Crude oil lose 0.49 handles (points) in the Friday session. The Bollinger Bands are gently contracting. We witness the high of the day kiss the downward sloping channel line. The channel lines are 53.14 and 49.84. Both the stochastic indicator and the RSI re issuing a sell-signal. Our own indicator is issuing a continued buy-signal. The volume fell off in the Friday session. We see support at 50.71, 49.61, 48.60 and 44.82. Should the market breakout to the upside and close above 55.24, 59.68 will likely be the next resistance area leading to 61.25 and 61.39. It should be noted that the retreat was on heavy volume on the weekly chart.

Gold lost 2.5 handles (points) in the Friday electronic session. We see expanding Bollinger Bands and a rounding bottom. Although the market retreated in this session it continues to trade above the uptrend line.
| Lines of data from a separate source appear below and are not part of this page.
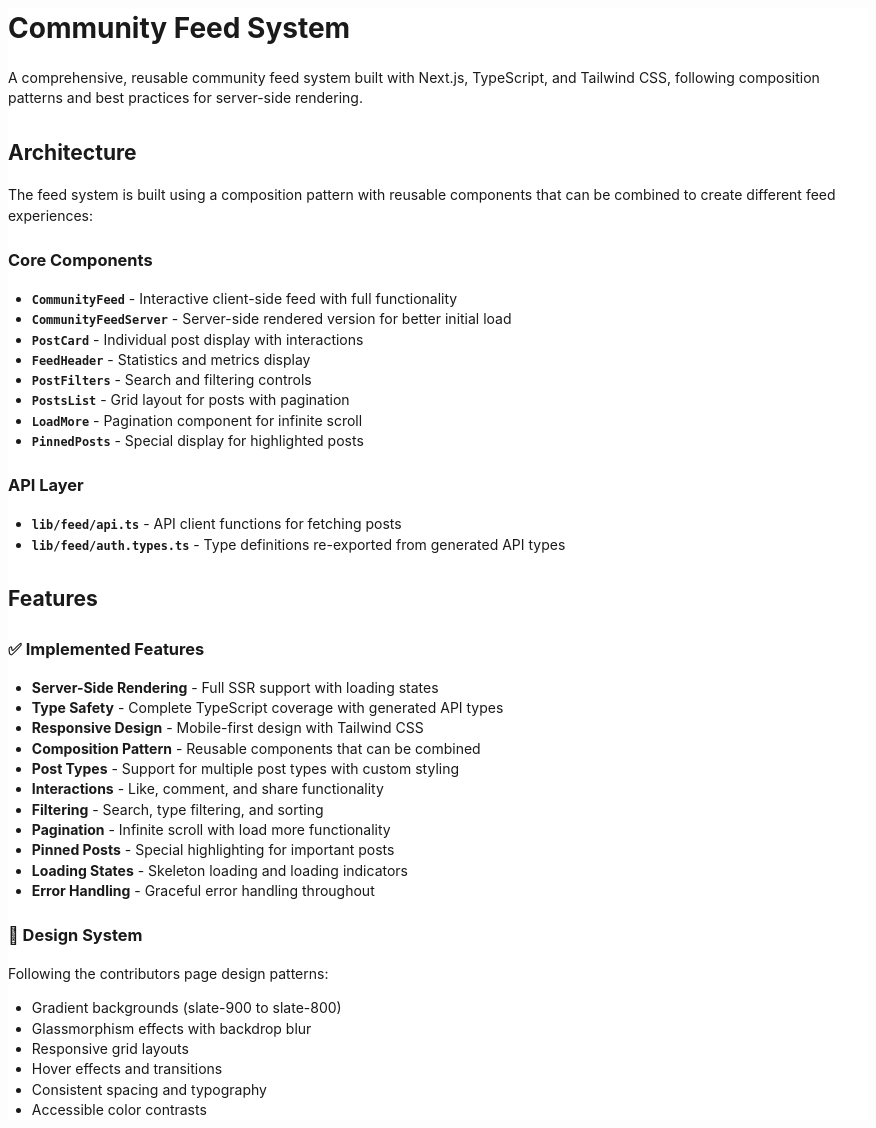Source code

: # Community Feed System

A comprehensive, reusable community feed system built with Next.js, TypeScript, and Tailwind CSS, following composition
patterns and best practices for server-side rendering.

## Architecture

The feed system is built using a composition pattern with reusable components that can be combined to create different
feed experiences:

### Core Components

- **`CommunityFeed`** - Interactive client-side feed with full functionality
- **`CommunityFeedServer`** - Server-side rendered version for better initial load
- **`PostCard`** - Individual post display with interactions
- **`FeedHeader`** - Statistics and metrics display
- **`PostFilters`** - Search and filtering controls
- **`PostsList`** - Grid layout for posts with pagination
- **`LoadMore`** - Pagination component for infinite scroll
- **`PinnedPosts`** - Special display for highlighted posts

### API Layer

- **`lib/feed/api.ts`** - API client functions for fetching posts
- **`lib/feed/auth.types.ts`** - Type definitions re-exported from generated API types

## Features

### ✅ Implemented Features

- **Server-Side Rendering** - Full SSR support with loading states
- **Type Safety** - Complete TypeScript coverage with generated API types
- **Responsive Design** - Mobile-first design with Tailwind CSS
- **Composition Pattern** - Reusable components that can be combined
- **Post Types** - Support for multiple post types with custom styling
- **Interactions** - Like, comment, and share functionality
- **Filtering** - Search, type filtering, and sorting
- **Pagination** - Infinite scroll with load more functionality
- **Pinned Posts** - Special highlighting for important posts
- **Loading States** - Skeleton loading and loading indicators
- **Error Handling** - Graceful error handling throughout

### 🎨 Design System

Following the contributors page design patterns:

- Gradient backgrounds (slate-900 to slate-800)
- Glassmorphism effects with backdrop blur
- Responsive grid layouts
- Hover effects and transitions
- Consistent spacing and typography
- Accessible color contrasts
The volume was average for the session. The stochastic indicator is issuing a sell-signal at an overbought level, the RSI continues to point higher at almost overbought (74.12) and our own indicator is now issuing a sell-signal which isn’t to be taken seriously insomuch as it flips between buy and sell-signals. Gold began its sell-off at 8:30 and continued until about 9:50 when it printed 1187.50. Some heavy volume trades occurred right after that but then the volume faded away by 10:10 and we watched the market drift higher until about 2:40, all on light volume. From there the market again drifted lower. Although we would like to join the “gold bug,” we will opt to wait and see what happens going forward. Should the economy really begin expansion, we would be buyer of platinum.